3. COLLABORATION RETROFITTING
Collaboration has long been an important element of
scientific research; generally this has been a local
collaboration in which collocated colleagues share
scientific and computational resources. As collaborations
become more distributed, it is essential that the capability
continue. In many cases, however, the applications that
scientists rely on are not collaborative and often are not
even network-aware. These applications must be
retrofitted for collaboration so that people in
geographically distributed locations can use them and
have a common sense of the workflow.
3.1. Manual Retrofitting
Multiple approaches to manual retrofitting have been
pursued. Two common approaches are the use of remote
screen buffers and implementation of collaborative
facilities within the application. The most trivial is that
of screen sharing à la virtual network computing (VNC),
in which the content of the display is captured and
transmitted to remote participants, from whom
interactions can be captured and transmitted back to the
source application. The wide applicability of this
solution is appealing, as it is largely application- and
platform-independent. It does not, however, preserve any
shared representation of the application state, essential to
the continuing pursuits of the collaborative endeavor.
VNC also faces well-known security and connectivity
challenges.
A second approach for equipping an application for
collaboration is to implement this functionality directly
in the application code. This approach has its merits,
primary tight integration and full control of the
application. We have used this approach in numerous
instances, for example in writing stream-processing units
for Chromium to stream-rendered frames as video. The
downside of this approach is its labor-intensive nature, in
that it requires not only design of novel collaborative
facilities but also deep knowledge of the target application
code. Having followed this approach in several instances,
we have identified common facilities and patterns,
clarifying the need for a collaboration toolkit.
3.2. Retrofitting with a Collaboration Toolkit
The Access Grid establishes a collaborative environment
with audio, video, text chat, shared data, and shared
applications. Beyond the typical user tools for
collaboration, the Access Grid includes a toolkit for
developing shared applications. The collaborative
components of the toolkit are key to establishing and
maintaining shared distributed state: a centralized store of
shared application state and an event distribution service.

» **DATA SHOWN**:
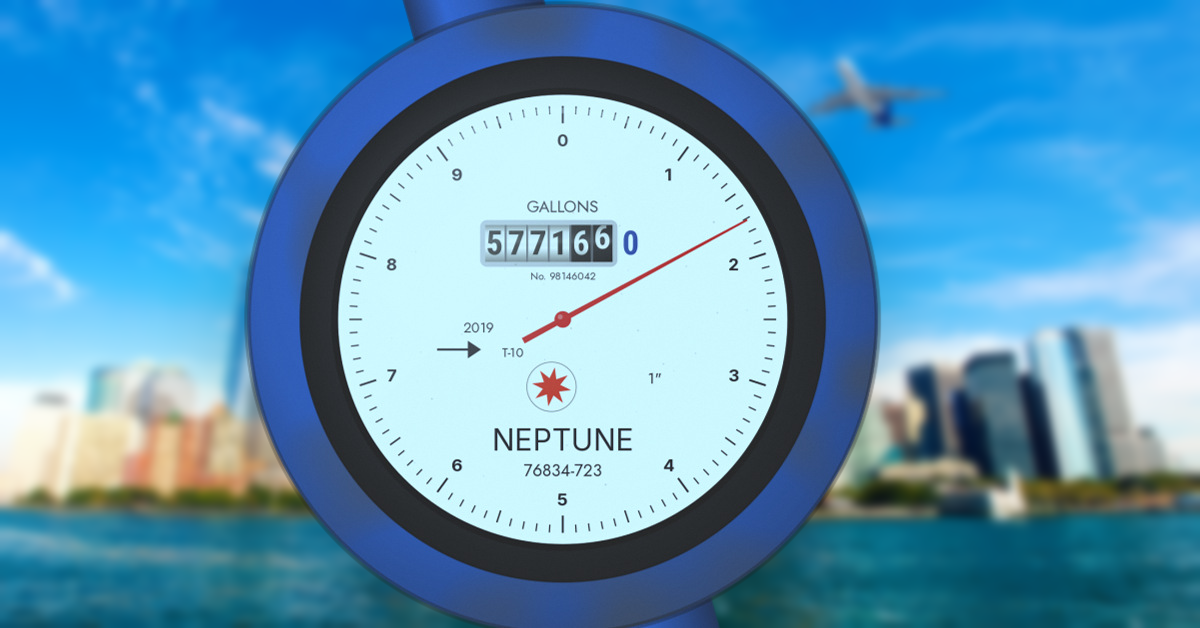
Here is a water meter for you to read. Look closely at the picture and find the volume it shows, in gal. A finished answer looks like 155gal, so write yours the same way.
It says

» **PROMPT 1**: List every feature of the collaborative environment that the Access Grid establishes, according to the section on collaboration retrofitting.
» **PROMPT 2**: In the section on collaboration retrofitting, what does the abbreviation VNC stand for?
» **PROMPT 3**: Transcribe part of the section on collaboration retrofitting. Begin at the words "3. COLLABORATION RETROFITTING" and stop after "of the workflow.".

» **TASK RESULT 1**: audio, video, text chat, shared data, shared applications

» **TASK RESULT 2**: Virtual network computing.

» **TASK RESULT 3**:
3. COLLABORATION RETROFITTING
Collaboration has long been an important element of
scientific research; generally this has been a local
collaboration in which collocated colleagues share
scientific and computational resources. As collaborations
become more distributed, it is essential that the capability
continue. In many cases, however, the applications that
scientists rely on are not collaborative and often are not
even network-aware. These applications must be
retrofitted for collaboration so that people in
geographically distributed locations can use them and
have a common sense of the workflow.